=== Begin Enclosure ===

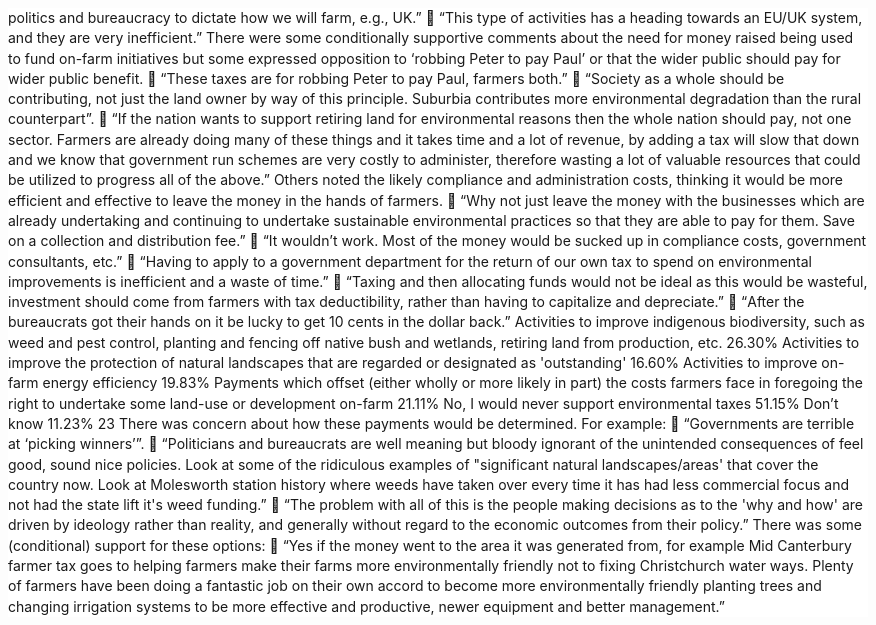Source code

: politics and bureaucracy to dictate how we will farm, e.g., UK.”  “This type of activities has a heading towards an EU/UK system, and they are very inefficient.” There were some conditionally supportive comments about the need for money raised being used to fund on-farm initiatives but some expressed opposition to ‘robbing Peter to pay Paul’ or that the wider public should pay for wider public benefit.  “These taxes are for robbing Peter to pay Paul, farmers both.”  “Society as a whole should be contributing, not just the land owner by way of this principle. Suburbia contributes more environmental degradation than the rural counterpart”.  “If the nation wants to support retiring land for environmental reasons then the whole nation should pay, not one sector. Farmers are already doing many of these things and it takes time and a lot of revenue, by adding a tax will slow that down and we know that government run schemes are very costly to administer, therefore wasting a lot of valuable resources that could be utilized to progress all of the above.” Others noted the likely compliance and administration costs, thinking it would be more efficient and effective to leave the money in the hands of farmers.  “Why not just leave the money with the businesses which are already undertaking and continuing to undertake sustainable environmental practices so that they are able to pay for them. Save on a collection and distribution fee.”  “It wouldn’t work. Most of the money would be sucked up in compliance costs, government consultants, etc.”  “Having to apply to a government department for the return of our own tax to spend on environmental improvements is inefficient and a waste of time.”  “Taxing and then allocating funds would not be ideal as this would be wasteful, investment should come from farmers with tax deductibility, rather than having to capitalize and depreciate.”  “After the bureaucrats got their hands on it be lucky to get 10 cents in the dollar back.” Activities to improve indigenous biodiversity, such as weed and pest control, planting and fencing off native bush and wetlands, retiring land from production, etc. 26.30% Activities to improve the protection of natural landscapes that are regarded or designated as 'outstanding' 16.60% Activities to improve on-farm energy efficiency 19.83% Payments which offset (either wholly or more likely in part) the costs farmers face in foregoing the right to undertake some land-use or development on-farm 21.11% No, I would never support environmental taxes 51.15% Don’t know 11.23% 23 There was concern about how these payments would be determined. For example:  “Governments are terrible at ‘picking winners’”.  “Politicians and bureaucrats are well meaning but bloody ignorant of the unintended consequences of feel good, sound nice policies. Look at some of the ridiculous examples of "significant natural landscapes/areas' that cover the country now. Look at Molesworth station history where weeds have taken over every time it has had less commercial focus and not had the state lift it's weed funding.”  “The problem with all of this is the people making decisions as to the 'why and how' are driven by ideology rather than reality, and generally without regard to the economic outcomes from their policy.” There was some (conditional) support for these options:  “Yes if the money went to the area it was generated from, for example Mid Canterbury farmer tax goes to helping farmers make their farms more environmentally friendly not to fixing Christchurch water ways. Plenty of farmers have been doing a fantastic job on their own accord to become more environmentally friendly planting trees and changing irrigation systems to be more effective and productive, newer equipment and better management.”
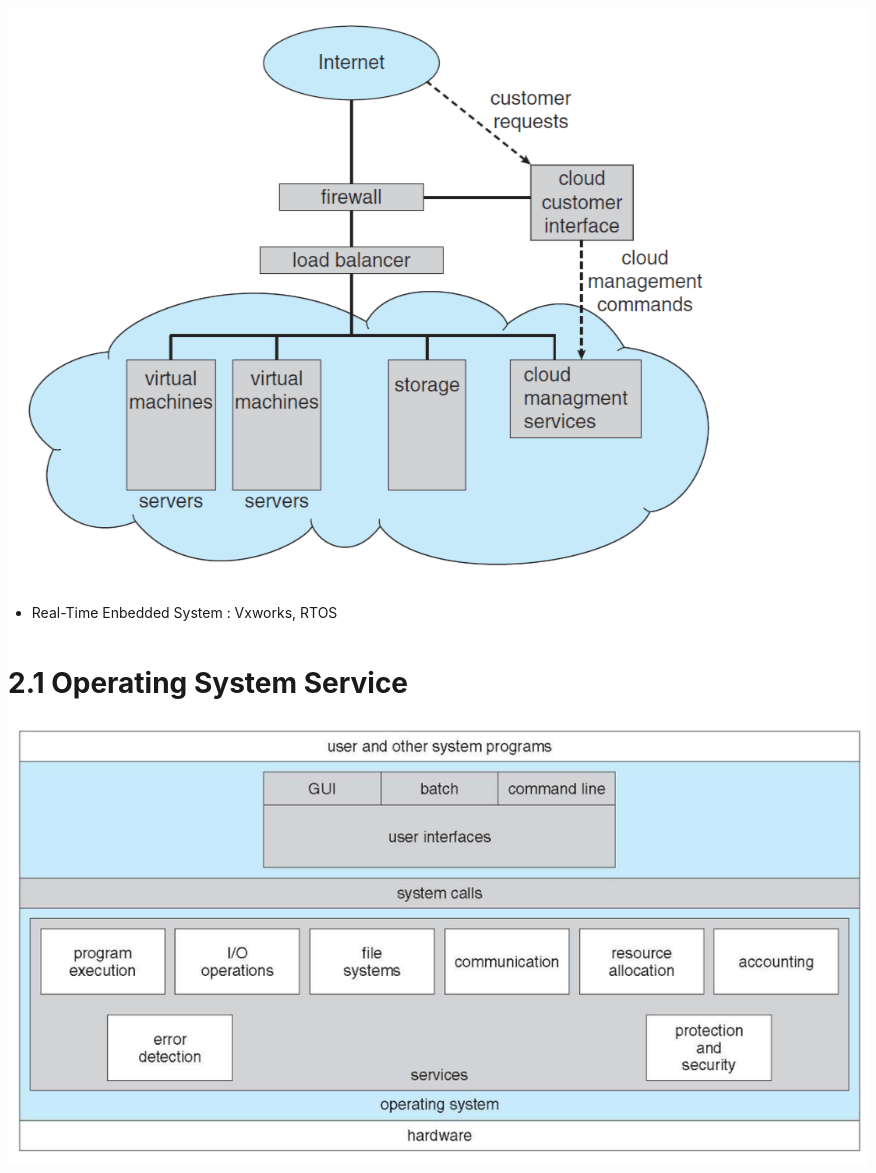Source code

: ![Chapter%201-2%20Introduction%20&%20OS%20Structures%20(2)%20a3b739afcf2f4fbfabdef1da22102e35/Untitled%209.png](image/Chapter%201-2%20Introduction%20&%20OS%20Structures%20(2)%20a3b739afcf2f4fbfabdef1da22102e35/Untitled%209.png)

- Real-Time Enbedded System : Vxworks, RTOS

# 2.1 Operating System Service

![Chapter%201-2%20Introduction%20&%20OS%20Structures%20(2)%20a3b739afcf2f4fbfabdef1da22102e35/Untitled%2010.png](image/Chapter%201-2%20Introduction%20&%20OS%20Structures%20(2)%20a3b739afcf2f4fbfabdef1da22102e35/Untitled%2010.png)
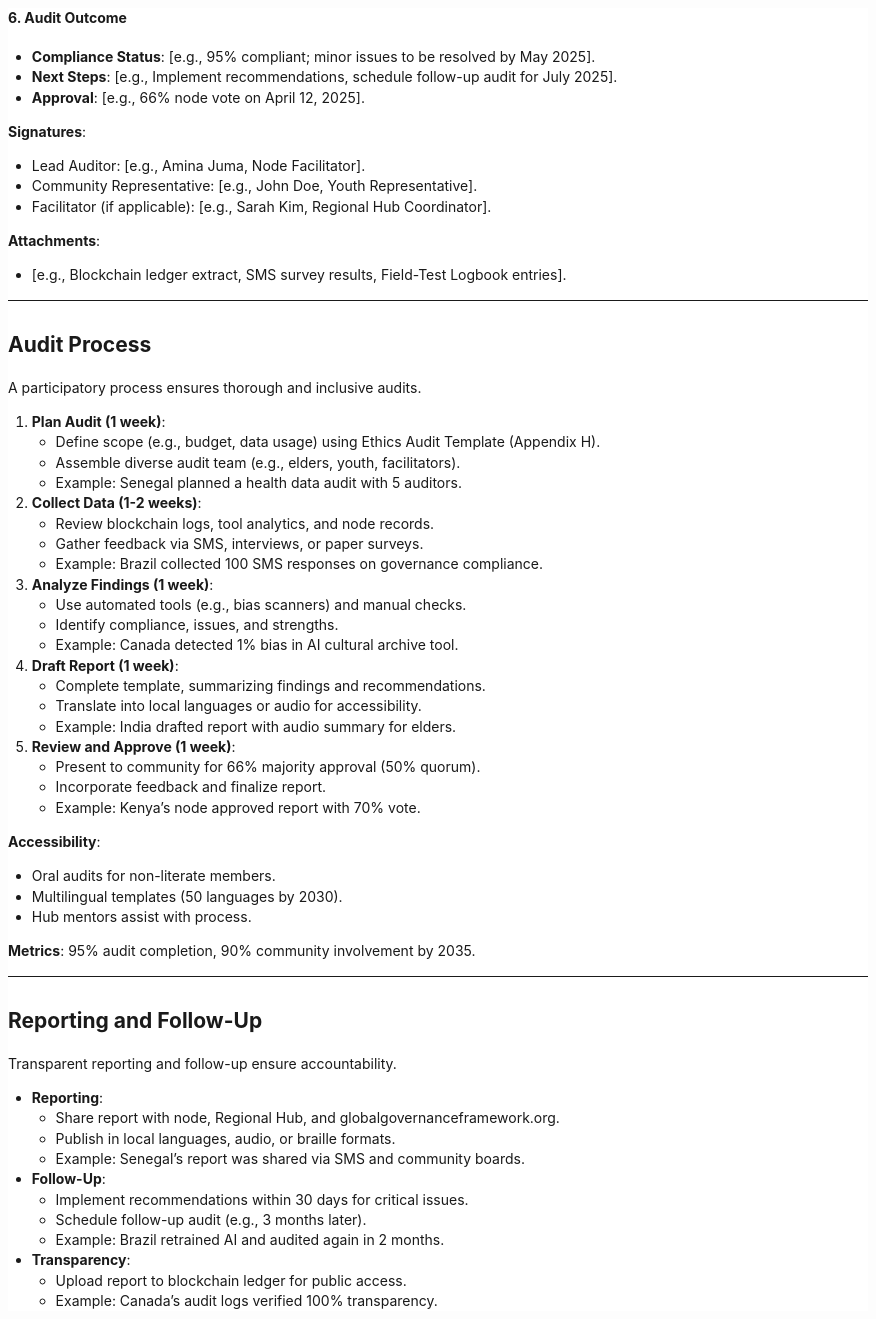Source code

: #### 6. Audit Outcome
- **Compliance Status**: [e.g., 95% compliant; minor issues to be resolved by May 2025].
- **Next Steps**: [e.g., Implement recommendations, schedule follow-up audit for July 2025].
- **Approval**: [e.g., 66% node vote on April 12, 2025].

**Signatures**:  
- Lead Auditor: [e.g., Amina Juma, Node Facilitator].  
- Community Representative: [e.g., John Doe, Youth Representative].  
- Facilitator (if applicable): [e.g., Sarah Kim, Regional Hub Coordinator].  

**Attachments**:  
- [e.g., Blockchain ledger extract, SMS survey results, Field-Test Logbook entries].

---

## Audit Process
A participatory process ensures thorough and inclusive audits.

1. **Plan Audit (1 week)**:
   - Define scope (e.g., budget, data usage) using Ethics Audit Template (Appendix H).
   - Assemble diverse audit team (e.g., elders, youth, facilitators).
   - Example: Senegal planned a health data audit with 5 auditors.
2. **Collect Data (1-2 weeks)**:
   - Review blockchain logs, tool analytics, and node records.
   - Gather feedback via SMS, interviews, or paper surveys.
   - Example: Brazil collected 100 SMS responses on governance compliance.
3. **Analyze Findings (1 week)**:
   - Use automated tools (e.g., bias scanners) and manual checks.
   - Identify compliance, issues, and strengths.
   - Example: Canada detected 1% bias in AI cultural archive tool.
4. **Draft Report (1 week)**:
   - Complete template, summarizing findings and recommendations.
   - Translate into local languages or audio for accessibility.
   - Example: India drafted report with audio summary for elders.
5. **Review and Approve (1 week)**:
   - Present to community for 66% majority approval (50% quorum).
   - Incorporate feedback and finalize report.
   - Example: Kenya’s node approved report with 70% vote.

**Accessibility**:
- Oral audits for non-literate members.
- Multilingual templates (50 languages by 2030).
- Hub mentors assist with process.

**Metrics**: 95% audit completion, 90% community involvement by 2035.

---

## Reporting and Follow-Up
Transparent reporting and follow-up ensure accountability.

- **Reporting**:
  - Share report with node, Regional Hub, and globalgovernanceframework.org.
  - Publish in local languages, audio, or braille formats.
  - Example: Senegal’s report was shared via SMS and community boards.
- **Follow-Up**:
  - Implement recommendations within 30 days for critical issues.
  - Schedule follow-up audit (e.g., 3 months later).
  - Example: Brazil retrained AI and audited again in 2 months.
- **Transparency**:
  - Upload report to blockchain ledger for public access.
  - Example: Canada’s audit logs verified 100% transparency.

=== End Enclosure ===

Exercise description: Transcribe the records verbatim, excluding pictures.

Answer section:
Source code

: politics and bureaucracy to dictate how we will farm, e.g., UK.”  “This type of activities has a heading towards an EU/UK system, and they are very inefficient.” There were some conditionally supportive comments about the need for money raised being used to fund on-farm initiatives but some expressed opposition to ‘robbing Peter to pay Paul’ or that the wider public should pay for wider public benefit.  “These taxes are for robbing Peter to pay Paul, farmers both.”  “Society as a whole should be contributing, not just the land owner by way of this principle. Suburbia contributes more environmental degradation than the rural counterpart”.  “If the nation wants to support retiring land for environmental reasons then the whole nation should pay, not one sector. Farmers are already doing many of these things and it takes time and a lot of revenue, by adding a tax will slow that down and we know that government run schemes are very costly to administer, therefore wasting a lot of valuable resources that could be utilized to progress all of the above.” Others noted the likely compliance and administration costs, thinking it would be more efficient and effective to leave the money in the hands of farmers.  “Why not just leave the money with the businesses which are already undertaking and continuing to undertake sustainable environmental practices so that they are able to pay for them. Save on a collection and distribution fee.”  “It wouldn’t work. Most of the money would be sucked up in compliance costs, government consultants, etc.”  “Having to apply to a government department for the return of our own tax to spend on environmental improvements is inefficient and a waste of time.”  “Taxing and then allocating funds would not be ideal as this would be wasteful, investment should come from farmers with tax deductibility, rather than having to capitalize and depreciate.”  “After the bureaucrats got their hands on it be lucky to get 10 cents in the dollar back.” Activities to improve indigenous biodiversity, such as weed and pest control, planting and fencing off native bush and wetlands, retiring land from production, etc. 26.30% Activities to improve the protection of natural landscapes that are regarded or designated as 'outstanding' 16.60% Activities to improve on-farm energy efficiency 19.83% Payments which offset (either wholly or more likely in part) the costs farmers face in foregoing the right to undertake some land-use or development on-farm 21.11% No, I would never support environmental taxes 51.15% Don’t know 11.23% 23 There was concern about how these payments would be determined. For example:  “Governments are terrible at ‘picking winners’”.  “Politicians and bureaucrats are well meaning but bloody ignorant of the unintended consequences of feel good, sound nice policies. Look at some of the ridiculous examples of "significant natural landscapes/areas' that cover the country now. Look at Molesworth station history where weeds have taken over every time it has had less commercial focus and not had the state lift it's weed funding.”  “The problem with all of this is the people making decisions as to the 'why and how' are driven by ideology rather than reality, and generally without regard to the economic outcomes from their policy.” There was some (conditional) support for these options:  “Yes if the money went to the area it was generated from, for example Mid Canterbury farmer tax goes to helping farmers make their farms more environmentally friendly not to fixing Christchurch water ways. Plenty of farmers have been doing a fantastic job on their own accord to become more environmentally friendly planting trees and changing irrigation systems to be more effective and productive, newer equipment and better management.”
Source code

: ![Chapter%201-2%20Introduction%20&%20OS%20Structures%20(2)%20a3b739afcf2f4fbfabdef1da22102e35/Untitled%209.png](image/Chapter%201-2%20Introduction%20&%20OS%20Structures%20(2)%20a3b739afcf2f4fbfabdef1da22102e35/Untitled%209.png)

- Real-Time Enbedded System : Vxworks, RTOS

# 2.1 Operating System Service

![Chapter%201-2%20Introduction%20&%20OS%20Structures%20(2)%20a3b739afcf2f4fbfabdef1da22102e35/Untitled%2010.png](image/Chapter%201-2%20Introduction%20&%20OS%20Structures%20(2)%20a3b739afcf2f4fbfabdef1da22102e35/Untitled%2010.png)
Source code

: #### 6. Audit Outcome
- **Compliance Status**: [e.g., 95% compliant; minor issues to be resolved by May 2025].
- **Next Steps**: [e.g., Implement recommendations, schedule follow-up audit for July 2025].
- **Approval**: [e.g., 66% node vote on April 12, 2025].

**Signatures**:  
- Lead Auditor: [e.g., Amina Juma, Node Facilitator].  
- Community Representative: [e.g., John Doe, Youth Representative].  
- Facilitator (if applicable): [e.g., Sarah Kim, Regional Hub Coordinator].  

**Attachments**:  
- [e.g., Blockchain ledger extract, SMS survey results, Field-Test Logbook entries].

---

## Audit Process
A participatory process ensures thorough and inclusive audits.

1. **Plan Audit (1 week)**:
   - Define scope (e.g., budget, data usage) using Ethics Audit Template (Appendix H).
   - Assemble diverse audit team (e.g., elders, youth, facilitators).
   - Example: Senegal planned a health data audit with 5 auditors.
2. **Collect Data (1-2 weeks)**:
   - Review blockchain logs, tool analytics, and node records.
   - Gather feedback via SMS, interviews, or paper surveys.
   - Example: Brazil collected 100 SMS responses on governance compliance.
3. **Analyze Findings (1 week)**:
   - Use automated tools (e.g., bias scanners) and manual checks.
   - Identify compliance, issues, and strengths.
   - Example: Canada detected 1% bias in AI cultural archive tool.
4. **Draft Report (1 week)**:
   - Complete template, summarizing findings and recommendations.
   - Translate into local languages or audio for accessibility.
   - Example: India drafted report with audio summary for elders.
5. **Review and Approve (1 week)**:
   - Present to community for 66% majority approval (50% quorum).
   - Incorporate feedback and finalize report.
   - Example: Kenya’s node approved report with 70% vote.

**Accessibility**:
- Oral audits for non-literate members.
- Multilingual templates (50 languages by 2030).
- Hub mentors assist with process.

**Metrics**: 95% audit completion, 90% community involvement by 2035.

---

## Reporting and Follow-Up
Transparent reporting and follow-up ensure accountability.

- **Reporting**:
  - Share report with node, Regional Hub, and globalgovernanceframework.org.
  - Publish in local languages, audio, or braille formats.
  - Example: Senegal’s report was shared via SMS and community boards.
- **Follow-Up**:
  - Implement recommendations within 30 days for critical issues.
  - Schedule follow-up audit (e.g., 3 months later).
  - Example: Brazil retrained AI and audited again in 2 months.
- **Transparency**:
  - Upload report to blockchain ledger for public access.
  - Example: Canada’s audit logs verified 100% transparency.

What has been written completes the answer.